Health Benefits:  Studies suggest a diet rich in EVOO may help reduce hypertension, protect against type 2 diabetes, reduces inflammation, aid in the prevention of certain cancers, help prevent Alzheimer’s disease, and support a healthy cardiovascular system.  Cooking with EVOO helps boost vitamin and antioxidant absorption in foods like the lycopene from tomatoes, carotenoids from orange veggies, and glucosinolates from brassicas like kale, brussels sprouts, and cauliflower.

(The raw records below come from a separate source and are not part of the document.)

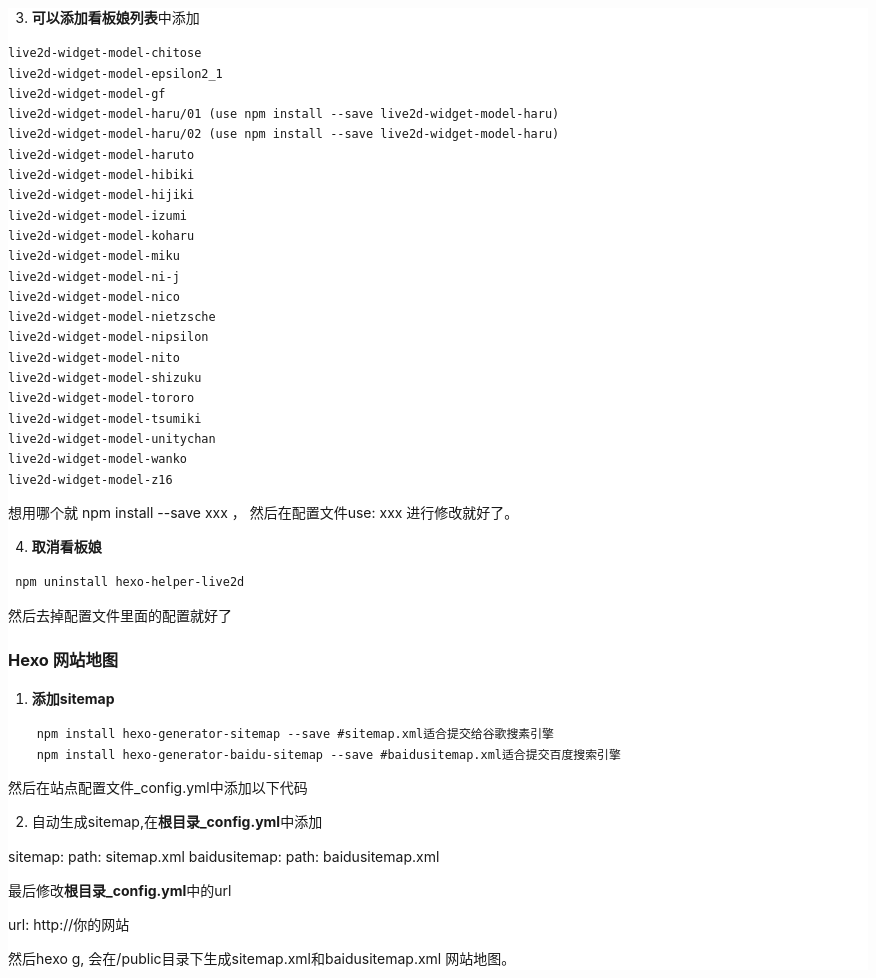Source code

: 3. **可以添加看板娘列表**中添加
```
live2d-widget-model-chitose
live2d-widget-model-epsilon2_1
live2d-widget-model-gf
live2d-widget-model-haru/01 (use npm install --save live2d-widget-model-haru)
live2d-widget-model-haru/02 (use npm install --save live2d-widget-model-haru)
live2d-widget-model-haruto
live2d-widget-model-hibiki
live2d-widget-model-hijiki
live2d-widget-model-izumi
live2d-widget-model-koharu
live2d-widget-model-miku
live2d-widget-model-ni-j
live2d-widget-model-nico
live2d-widget-model-nietzsche
live2d-widget-model-nipsilon
live2d-widget-model-nito
live2d-widget-model-shizuku
live2d-widget-model-tororo
live2d-widget-model-tsumiki
live2d-widget-model-unitychan
live2d-widget-model-wanko
live2d-widget-model-z16
```
想用哪个就 npm install --save xxx ， 然后在配置文件use: xxx 进行修改就好了。

4. **取消看板娘**

```
 npm uninstall hexo-helper-live2d 
```

然后去掉配置文件里面的配置就好了

### Hexo 网站地图

1. **添加sitemap**

```
    npm install hexo-generator-sitemap --save #sitemap.xml适合提交给谷歌搜素引擎
    npm install hexo-generator-baidu-sitemap --save #baidusitemap.xml适合提交百度搜索引擎
```
然后在站点配置文件_config.yml中添加以下代码

2. 自动生成sitemap,在**根目录_config.yml**中添加

sitemap:
    path: sitemap.xml
baidusitemap:
    path: baidusitemap.xml

最后修改**根目录_config.yml**中的url

url: http://你的网站

然后hexo g, 会在/public目录下生成sitemap.xml和baidusitemap.xml 网站地图。
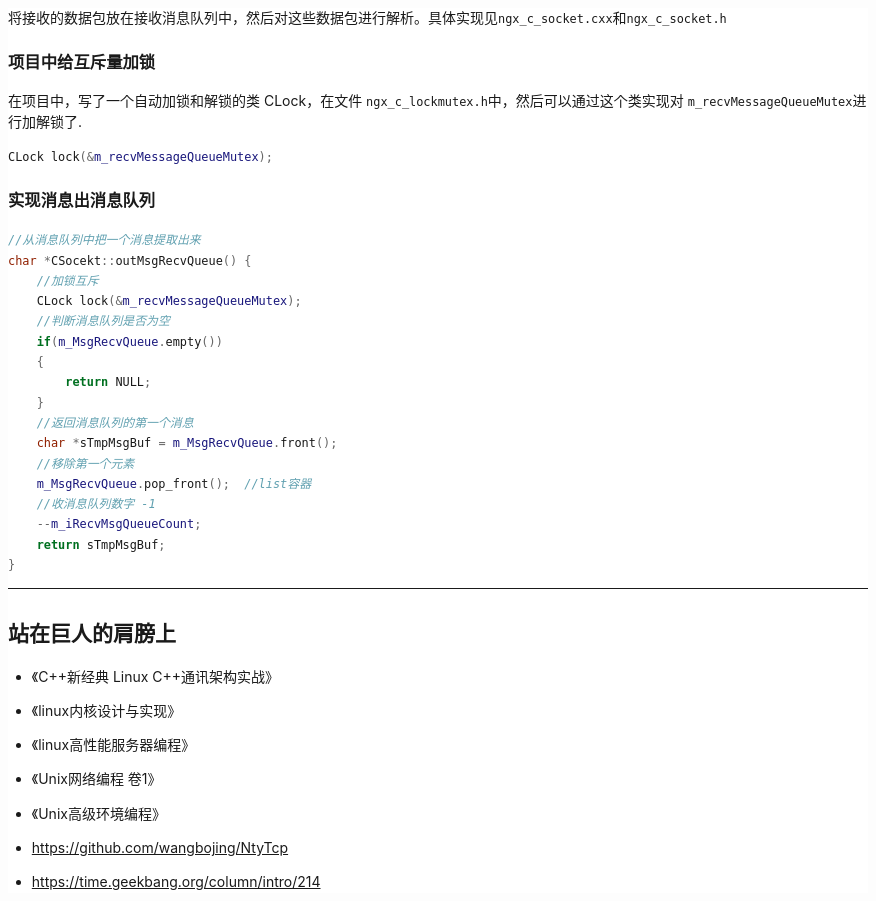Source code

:将接收的数据包放在接收消息队列中，然后对这些数据包进行解析。具体实现见`ngx_c_socket.cxx`和`ngx_c_socket.h`

### 项目中给互斥量加锁

在项目中，写了一个自动加锁和解锁的类 CLock，在文件 `ngx_c_lockmutex.h`中，然后可以通过这个类实现对 `m_recvMessageQueueMutex`进行加解锁了.

```cpp
CLock lock(&m_recvMessageQueueMutex);
```

### 实现消息出消息队列

```cpp
//从消息队列中把一个消息提取出来
char *CSocekt::outMsgRecvQueue() {
    //加锁互斥
    CLock lock(&m_recvMessageQueueMutex);
    //判断消息队列是否为空
    if(m_MsgRecvQueue.empty())
    {
        return NULL;
    }
    //返回消息队列的第一个消息
    char *sTmpMsgBuf = m_MsgRecvQueue.front();
    //移除第一个元素
    m_MsgRecvQueue.pop_front();  //list容器
    //收消息队列数字 -1
    --m_iRecvMsgQueueCount;
    return sTmpMsgBuf;
}
```

--------

## 站在巨人的肩膀上

- 《C++新经典 Linux C++通讯架构实战》

- 《linux内核设计与实现》

- 《linux高性能服务器编程》

- 《Unix网络编程 卷1》

- 《Unix高级环境编程》

- https://github.com/wangbojing/NtyTcp

- https://time.geekbang.org/column/intro/214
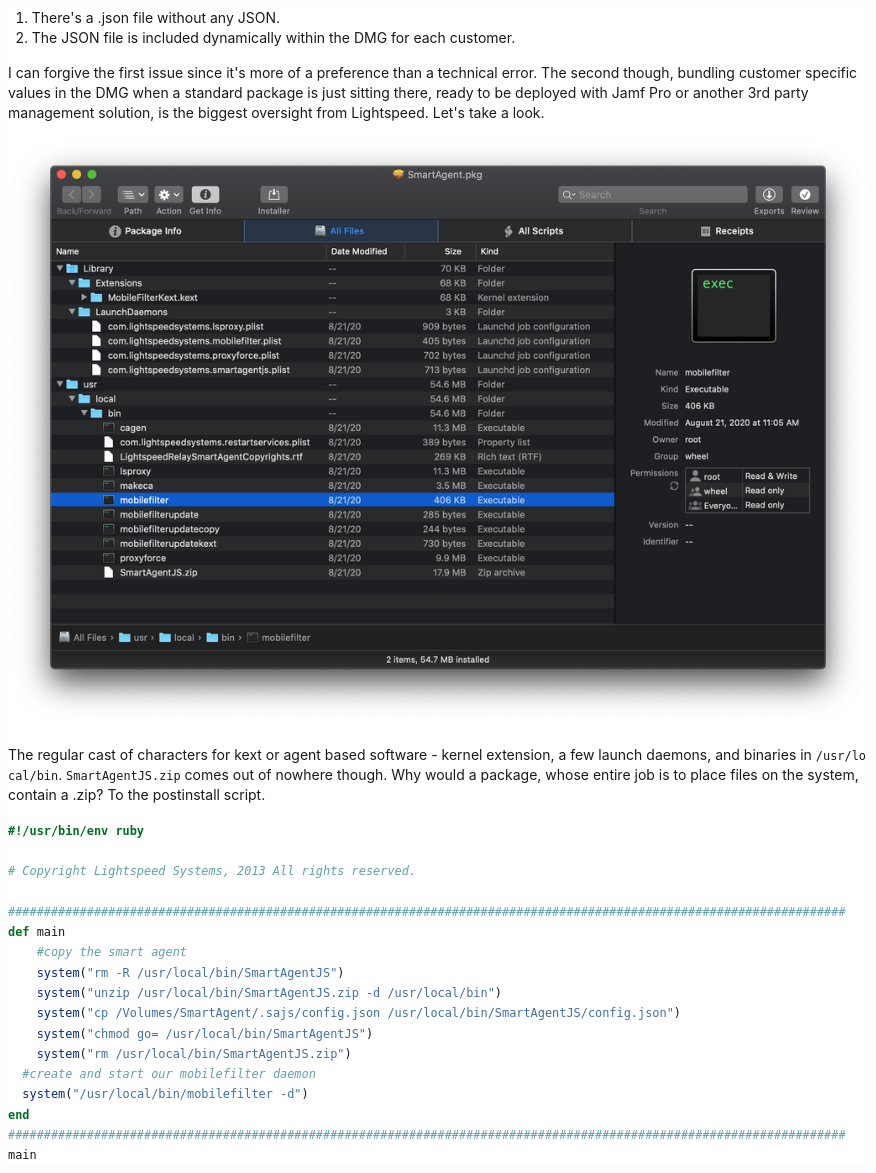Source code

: 1. There's a .json file without any JSON.
2. The JSON file is included dynamically within the DMG for each customer.

I can forgive the first issue since it's more of a preference than a technical error. The second though, bundling customer specific values in the DMG when a standard package is just sitting there, ready to be deployed with Jamf Pro or another 3rd party management solution, is the biggest oversight from Lightspeed. Let's take a look.

![Smart Agent pkg](/images/smartagent_pkg.png)

The regular cast of characters for kext or agent based software - kernel extension, a few launch daemons, and binaries in `/usr/local/bin`. `SmartAgentJS.zip` comes out of nowhere though. Why would a package, whose entire job is to place files on the system, contain a .zip? To the postinstall script.

```ruby
#!/usr/bin/env ruby

# Copyright Lightspeed Systems, 2013 All rights reserved.

#####################################################################################################################
def main
	#copy the smart agent
	system("rm -R /usr/local/bin/SmartAgentJS")
	system("unzip /usr/local/bin/SmartAgentJS.zip -d /usr/local/bin")
	system("cp /Volumes/SmartAgent/.sajs/config.json /usr/local/bin/SmartAgentJS/config.json")
	system("chmod go= /usr/local/bin/SmartAgentJS")
	system("rm /usr/local/bin/SmartAgentJS.zip")
  #create and start our mobilefilter daemon
  system("/usr/local/bin/mobilefilter -d")
end
#####################################################################################################################
main
```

Taste:  The variety of nuances in the many varieties of olive oils offers endless nuanced flavor possibilities.  The three positive attributes of a fresh high-quality olive oil are fruitiness, bitterness, and pungency.  Look for fruitiness when you smell it and the first taste on your tongue.  You may smell and taste flavors like: cut grass, fresh herbs, tomato leaf, grass, green banana or apple, and green almonds. As the oil rolls over your tongue you will sense bitterness on the mid-palate with flavors like: artichoke, arugula, chicory, bitter greens, and green pepper.  As you swallow the oil you will get a lively sensation of spicy pepperiness that may linger on even after you’ve finished.  This burning sensation is actually the poweful antioxidant oleocanthal.  Experiencing this sensation is the mark of a high polyphenol fresh oil.


Is my Olive Oil Rancid?

Defects in olive oil are much more common than you may think.  There are three easy ways to identify the most common defects


If your oil smells like crayons, old walnuts, olive tapenade, or turpentine it is probably rancid. 


If you have any kind of waxy, greasy, or thick coating sensation on your tongue you have a poor-quality oil. 


If you taste flavors like, wine, brininess (like olive tapenade), salami, or gym socks, your oil has been poorly processed and is not considered Extra Virgin.